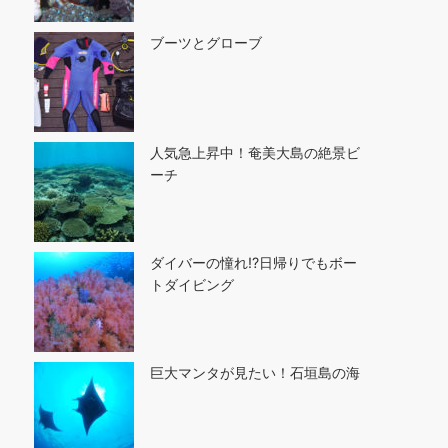
ブーツとグローブ
人気急上昇中！奄美大島の絶景ビ
ーチ
ダイバーの憧れ!?日帰りでもボー
トダイビング
巨大マンタが見たい！石垣島の海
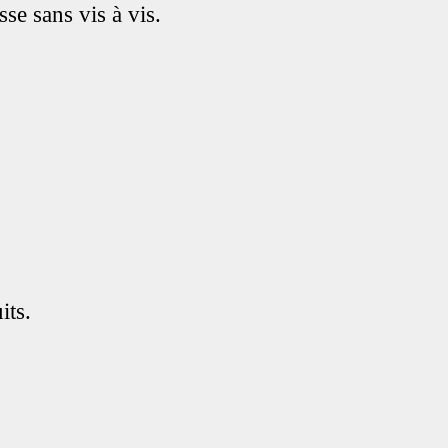
se sans vis à vis.
its.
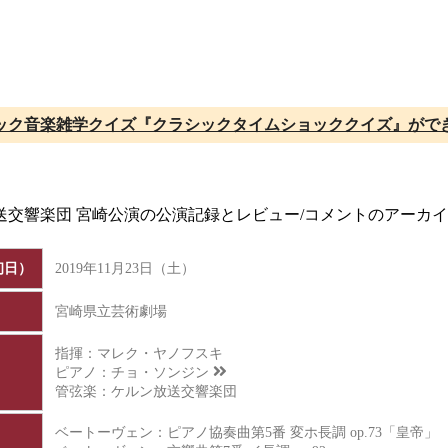
ック音楽雑学クイズ『クラシックタイムショッククイズ』がで
ン放送交響楽団 宮崎公演の公演記録とレビュー/コメントのアーカ
初日）
2019年11月23日（土）
宮崎県立芸術劇場
指揮：マレク・ヤノフスキ
ピアノ：
チョ・ソンジン
管弦楽：ケルン放送交響楽団
ベートーヴェン：ピアノ協奏曲第5番 変ホ長調 op.73「皇帝」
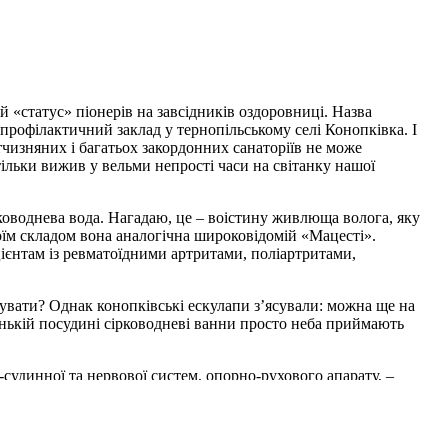
 «статус» піонерів на завсідників оздоровниці. Назва
рофілактичний заклад у тернопільському селі Конопківка. І
тчизняних і багатьох закордонних санаторіїв не може
ільки вижив у вельми непрості часи на світанку нашої
рководнева вода. Нагадаю, це – воістину живлюща волога, яку
оїм складом вона аналогічна широковідомій «Мацесті».
цієнтам із ревматоїдними артритами, поліартритами,
дувати? Однак конопківські ескулапи з’ясували: можна ще на
ленькій посудині сірководневі ванни просто неба приймають
судинної та нервової систем, опорно-рухового апарату, –
пшує обмінні, біохімічні процеси, активізує роботу
 роду стрес для організму. Але на відміну від негативних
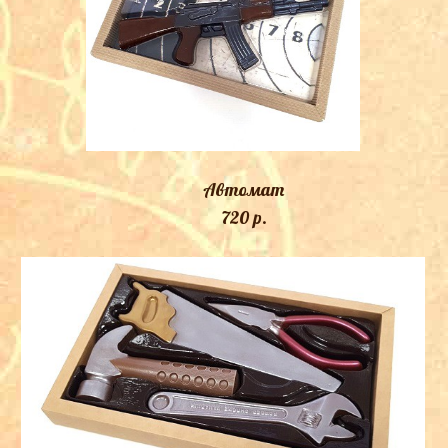
Автомат
720 p.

★ ★ ★ ★ ★ ★ ★

#### [INSTRUCTION]
Please quote the text read from every one of the items above word for word, leaving out the pictures.

#### [TASK RESPONSE]
ブーツとグローブ
人気急上昇中！奄美大島の絶景ビ
ーチ
ダイバーの憧れ!?日帰りでもボー
トダイビング
巨大マンタが見たい！石垣島の海
se sans vis à vis.
its.
ック音楽雑学クイズ『クラシックタイムショッククイズ』がで
ン放送交響楽団 宮崎公演の公演記録とレビュー/コメントのアーカ
初日）
2019年11月23日（土）
宮崎県立芸術劇場
指揮：マレク・ヤノフスキ
ピアノ：
チョ・ソンジン
管弦楽：ケルン放送交響楽団
ベートーヴェン：ピアノ協奏曲第5番 変ホ長調 op.73「皇帝」
 «статус» піонерів на завсідників оздоровниці. Назва
рофілактичний заклад у тернопільському селі Конопківка. І
тчизняних і багатьох закордонних санаторіїв не може
ільки вижив у вельми непрості часи на світанку нашої
рководнева вода. Нагадаю, це – воістину живлюща волога, яку
оїм складом вона аналогічна широковідомій «Мацесті».
цієнтам із ревматоїдними артритами, поліартритами,
дувати? Однак конопківські ескулапи з’ясували: можна ще на
ленькій посудині сірководневі ванни просто неба приймають
судинної та нервової систем, опорно-рухового апарату, –
пшує обмінні, біохімічні процеси, активізує роботу
 роду стрес для організму. Але на відміну від негативних
Автомат
720 p.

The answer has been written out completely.